We make our best arguments in our Little Kid Voices.

Our air is filled with whistling, idle death-threats (or our individual
personalities toward hypothetical homicide of evil villains), argumentation
over life-extension research, astrophysics and metaphysics, joystick/button-
mashing, showtunes, random bouts of poetry, fake
British/Russian/German/Australian accents, looney Tunes character revivalism,
and sometimes we take our functions out back to beat them into doin' the Right
Thing.

------
AtTheLast
3 people in our office. We have a speaker system in the office and take turns
running our personal pandora or spotify stations on it. Sometimes we crank it
up and other times we have softer mellow music playing. Heck, we will even put
on NPR. We all have headphones and can plug in and listen to our own music if
we want.

I can't stand mouse clicking and keyboard tapping, so a little music for
background noise is nice. I can also open my window and listen to the cars on
the freeway.

------
chourobin
4 person startup here. Our founders decided to bring 2 concert-sized speakers
from their college days to our office. It's hooked up to an airport express
and we use spotify/soundrop. At first, it didn't seem like a good idea but now
I think every office should have speakers to lighten the mood.

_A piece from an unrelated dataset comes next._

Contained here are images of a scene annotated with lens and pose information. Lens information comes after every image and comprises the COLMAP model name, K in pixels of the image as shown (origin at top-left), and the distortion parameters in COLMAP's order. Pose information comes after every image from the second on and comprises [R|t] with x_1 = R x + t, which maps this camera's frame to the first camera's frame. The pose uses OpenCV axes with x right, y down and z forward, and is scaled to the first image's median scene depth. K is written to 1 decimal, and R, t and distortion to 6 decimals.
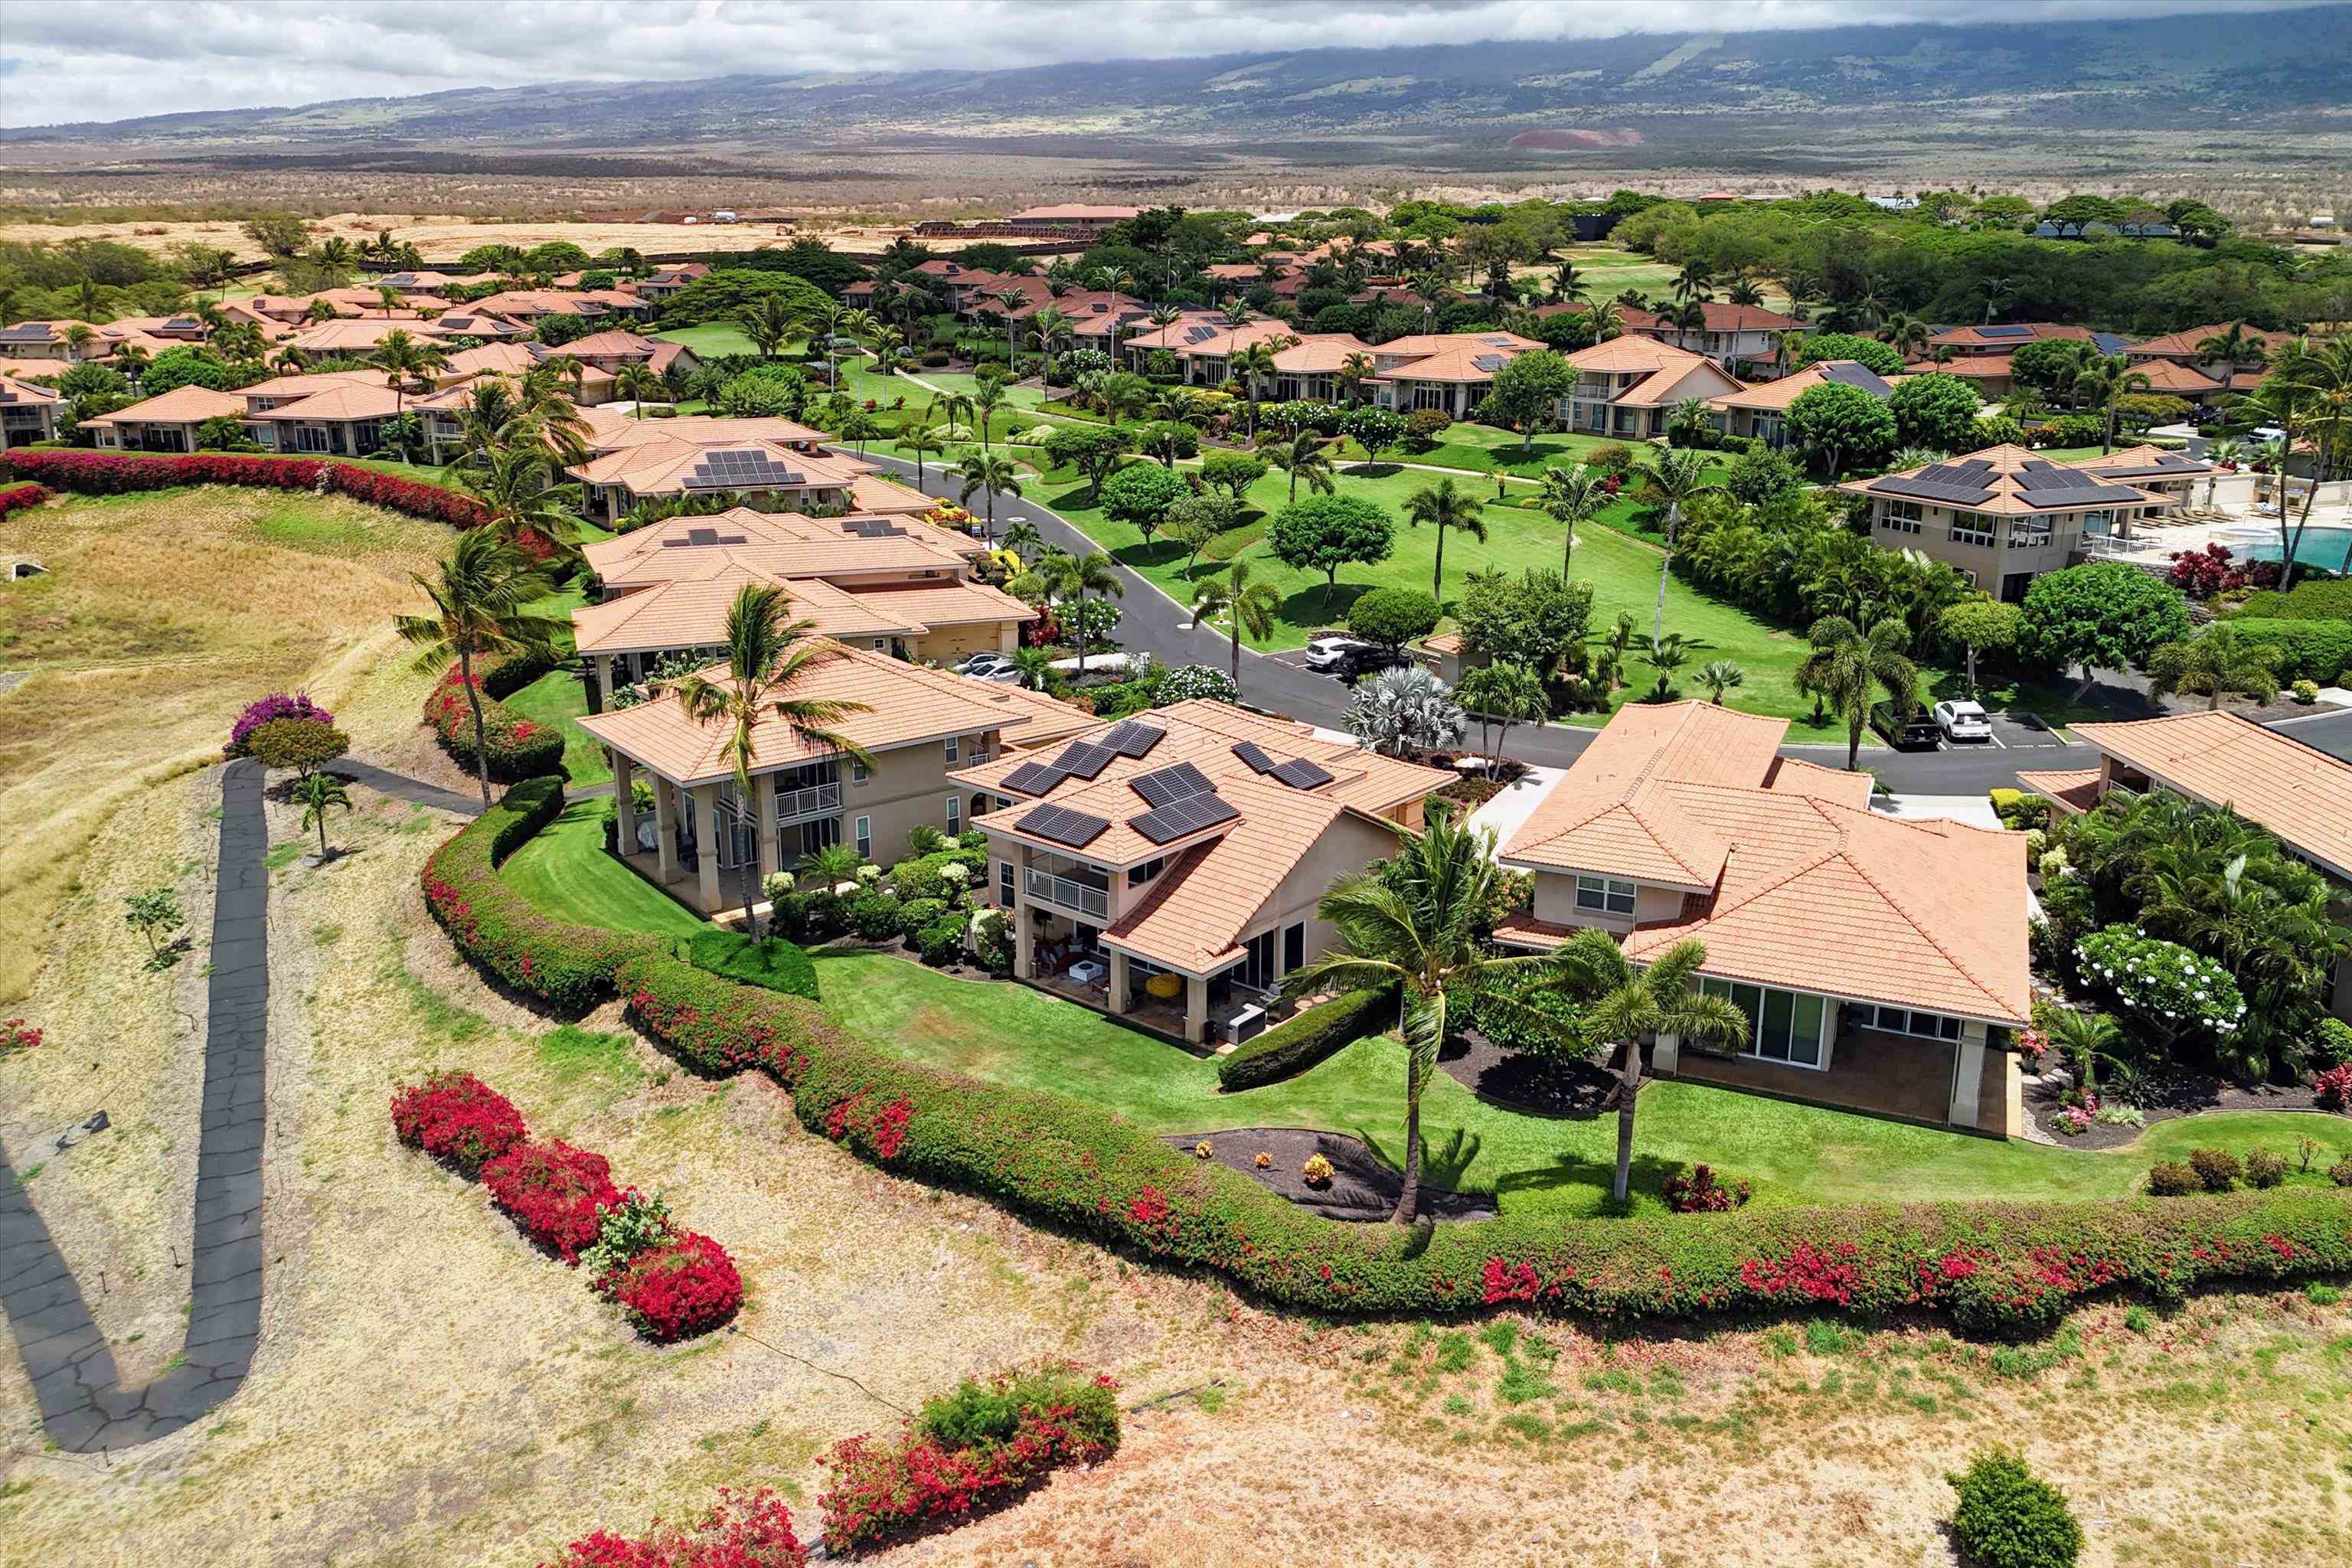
lens RADIAL K [[1757.0, 0, 1182.7], [0, 1757.0, 782.4], [0, 0, 1]] dist [0.076642, -0.089125]
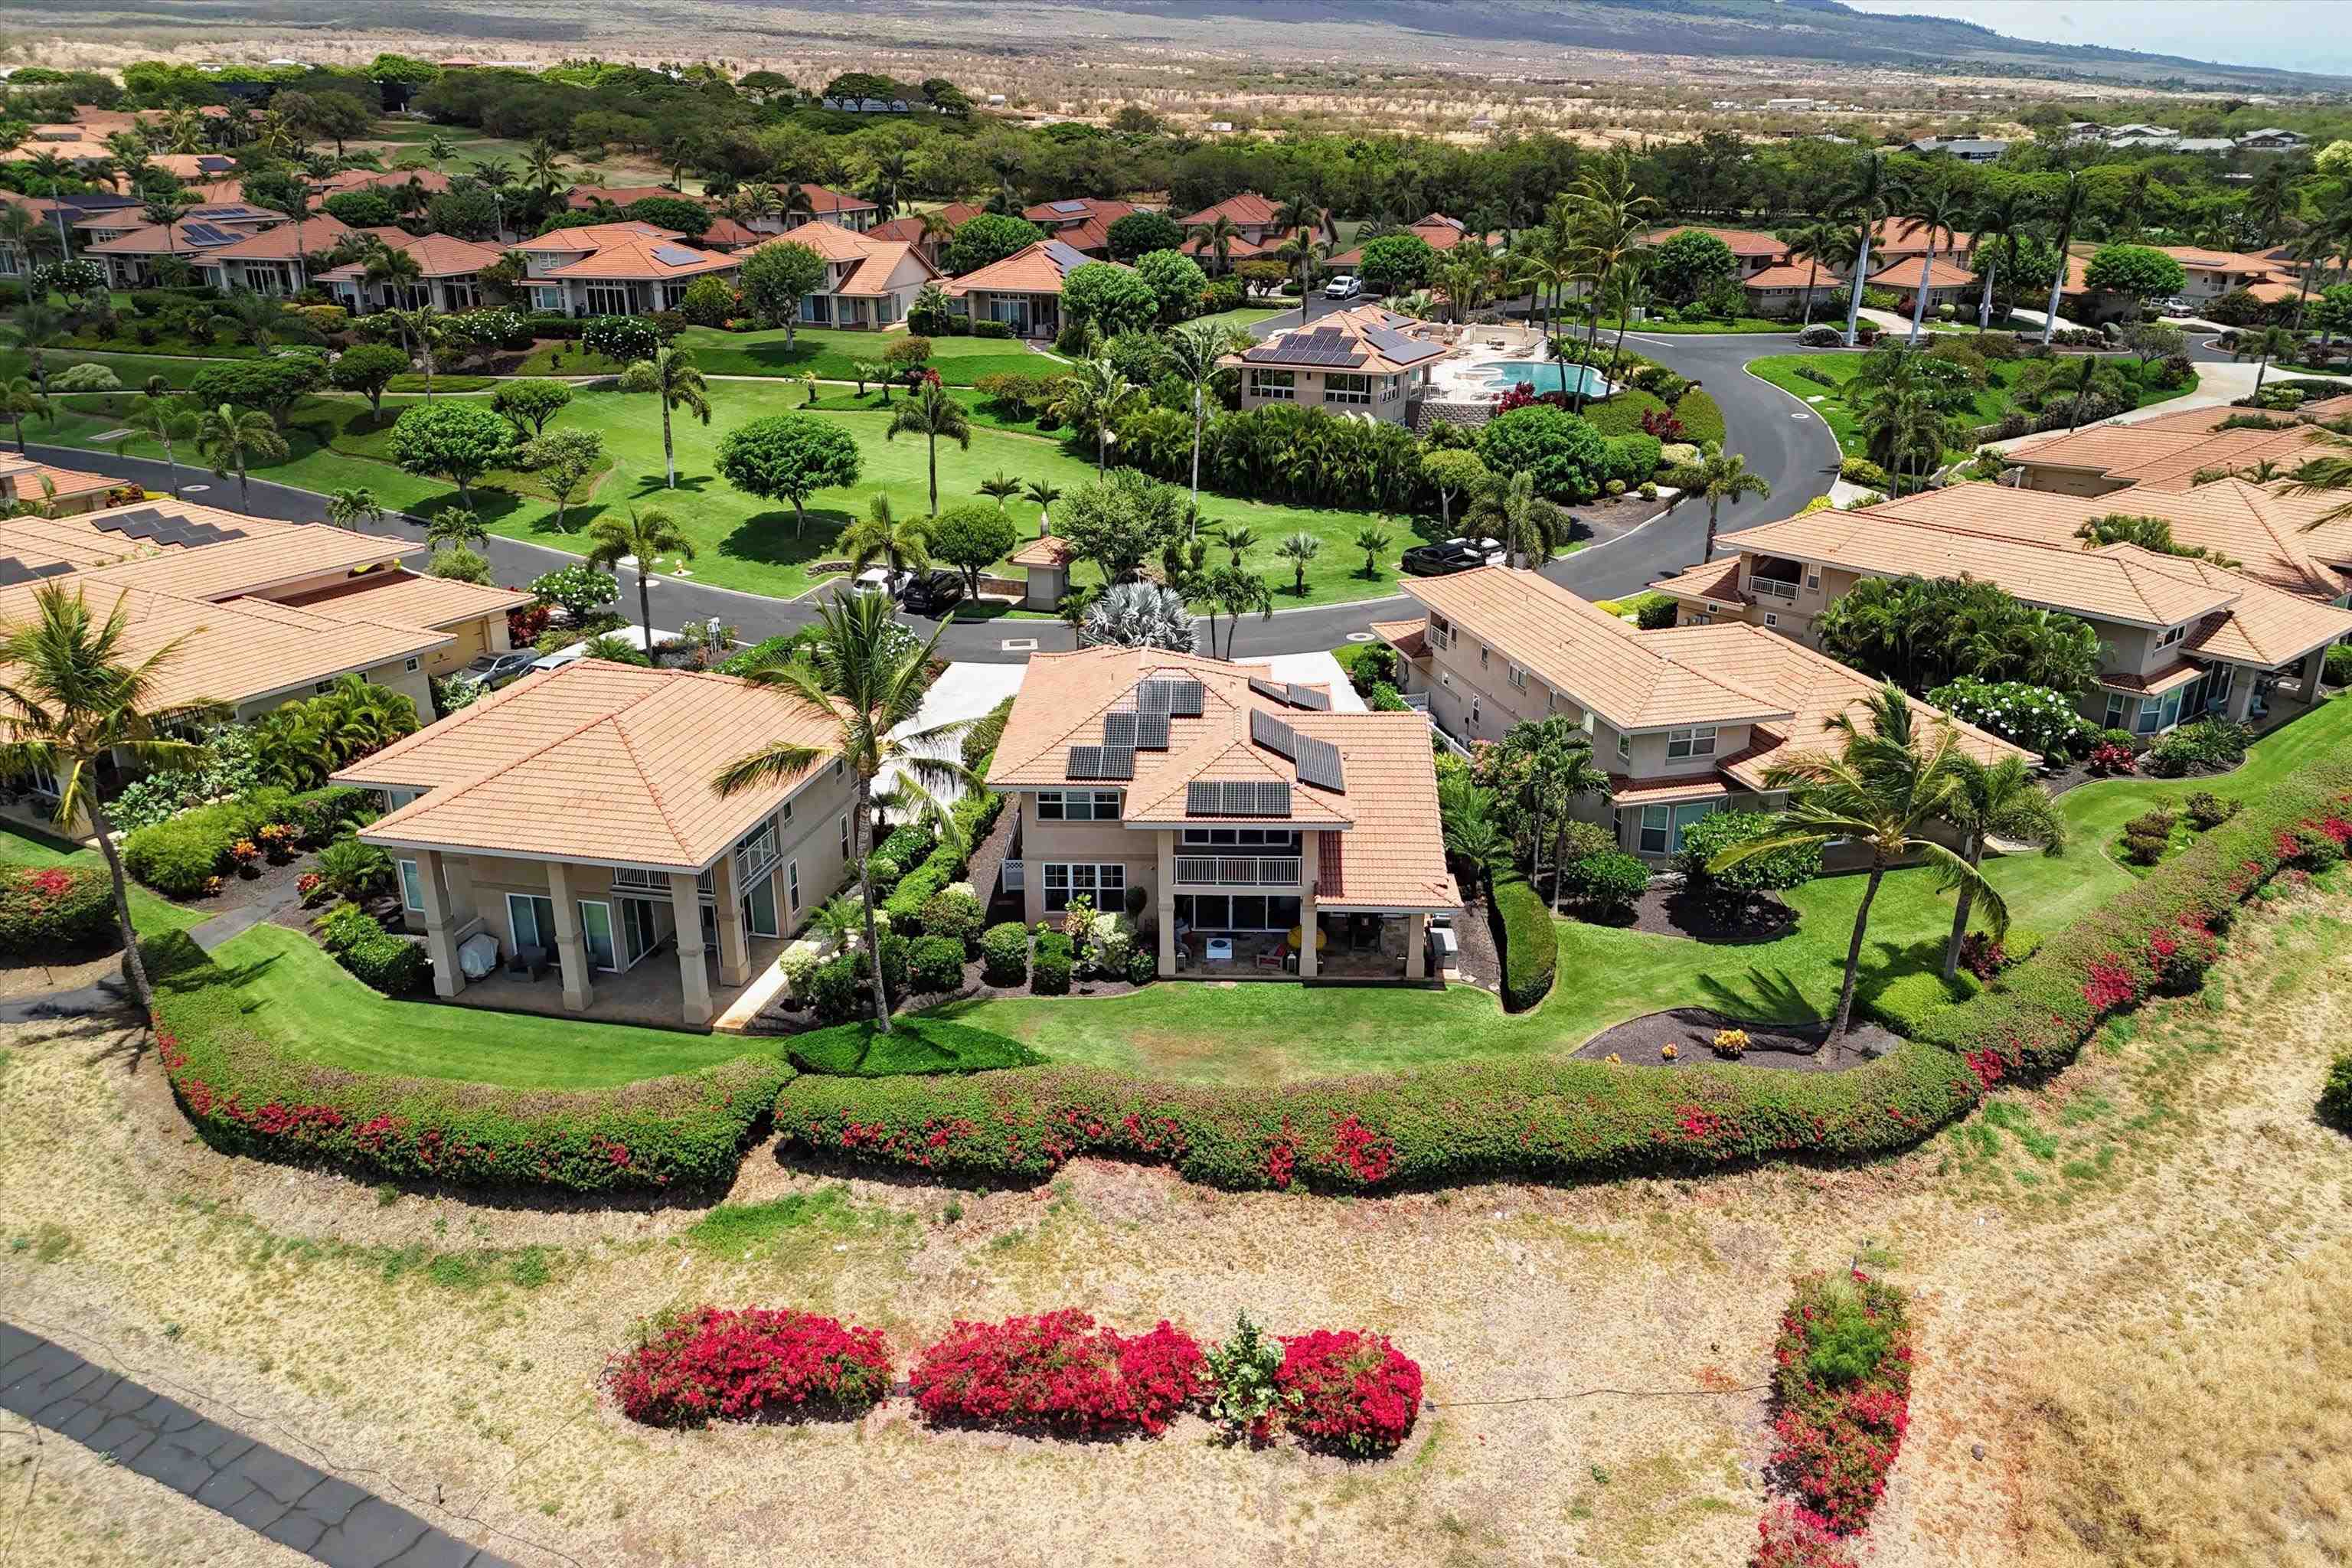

We keep the volume pretty reasonable during work hours so you can still pop on
headphones and listen to your own stuff if you wanted to.

------
meerita
I'm a big ad agency. Silence is impossible to find, unless you start working
at 7PM. Everyone here uses headphones.

------
simplyy
We have about 50 people in our office. Desks are foldable tables. Seating
groups are split between Product/Design, Devs, Sales and Content people.
Constant chatter between product and content. Our CTO is very hands on and
most people have meetings at their desks.

With that said, I have my headphones in much of the time.

------
mattrock23
6 people. Sales people are downstairs. Just me and one other developer up
here. All I usually hear is the AC and the train. Come winter it'll probably
get a lot quieter.

------
mattewilliams
I work on a 10 person team. We're in a coworking space that is incredibly loud

Nothing some noise-cancelling headphones and white noise can't fix :)

------
aiurtourist
Pretty quiet in the mornings, but past 4pm or so we (10 of us) usually put on
the speakers and start listening to Pandora.